We put ‘baby’ into her own little bath and washed her carefully. Although she is almost three she has only fairly recently played ‘make believe’ creatively and she nurses that little dolly a lot.
But yesterday was so special. Firstly she so wanted to sweep and clean like another lovely volunteer does for us to make the outdoor area clean. So we had water in the doll’s bath. Then we went to the sink in the room to wash hands, and she could only just touch the flow of water with her fingertips, but was sooo fascinated with it. So I got a chair so she could kneel and we were there for many, many minutes while she just held her hand under that thin stream of water and just watched it. Not moving her hand, just feeling and looking. Then I got a jug and we could hear the water sounds change as it got full and she could tip all that water out and do it all again. When I got a paper towel to wipe her arms (we were both getting a little wet) she just held that under the water for a very long time. It was a lesson to me of mindfulness. She was concentrating so hard on something so simple. I realised, yet again, of another activity/sight/feeling/experience that she has not had a chance to have before with her unusual life (unusual only to us, not to her) in a hospital ward.

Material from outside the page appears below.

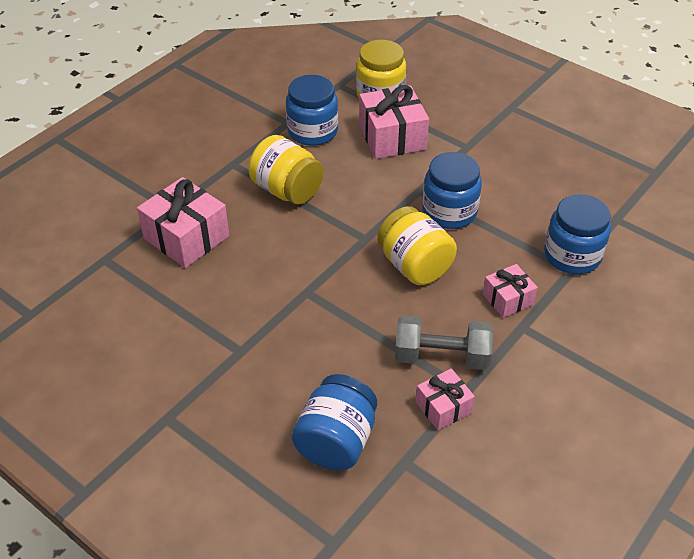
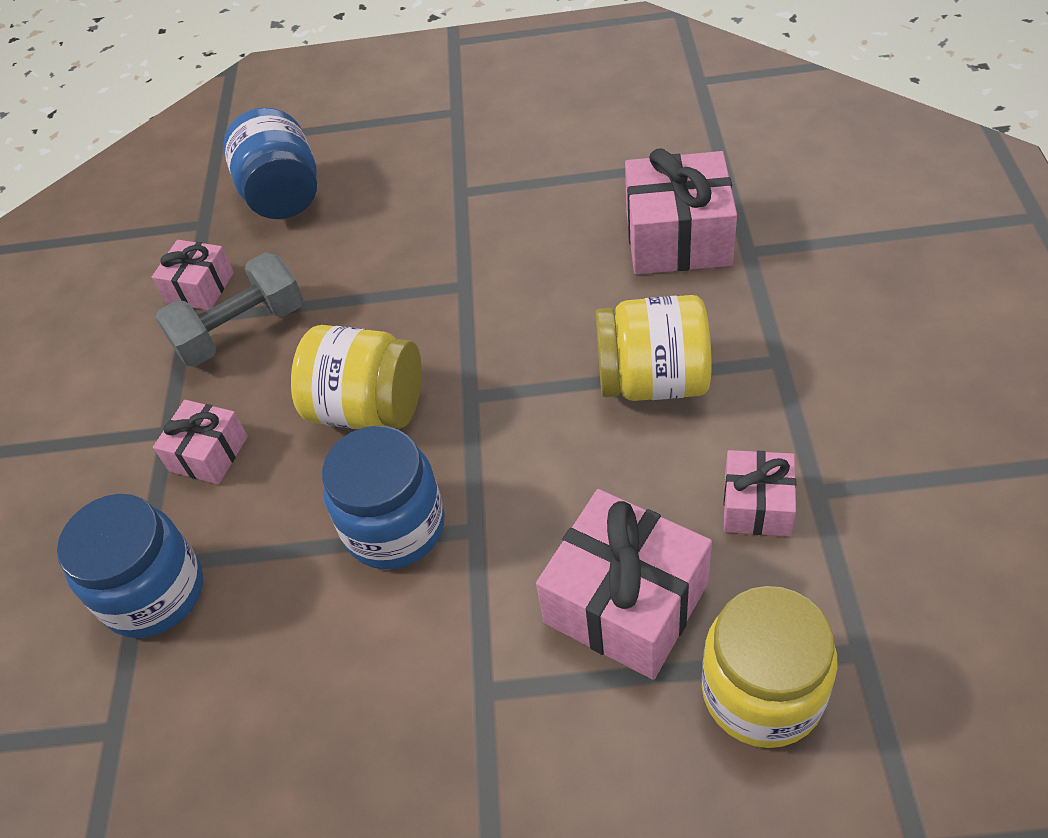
camera: 145 degrees right, 5 degrees up
(312, 131) = (757, 505): blue jar -> pink gift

But wow, I thought, we should all really slow down and just take time to just ‘be’ while watching water flow.
Then, after such a big morning she was tired and wanted a story in bed while waiting for mum to come. For the first time she really, really listened to me read several stories. Her concentration span had never been that great previously and she liked to flip pages and go back and forth. She certainly had her favourite book that we looked at each week but she never really wanted to look at books for long. But she really looked at the pages, the wonderful illustrations of ‘Edward the Emu’ and really looked at me, at my face and my expressions and reacted to my change of voice or tone. And she smiled the whole time. Wow. What a lot of joy I felt. What a difference I can make in such a short space of time. Worth every minute. I get to have happy tears for a while longer yet……..
And when people ask me about this little girl and get ready to say ‘oh poor thing…’ I stop them and say, ‘no please don’t pity her’. I recognise that her life is different from ours, she must cope with procedures and operations, with the myriad of people that come in and out all the time and being sick and sorry sometimes. As adults we know the possible consequences of her condition and the many risks and the ultimate danger for her but she knows only life. Just life. And that is stupendous.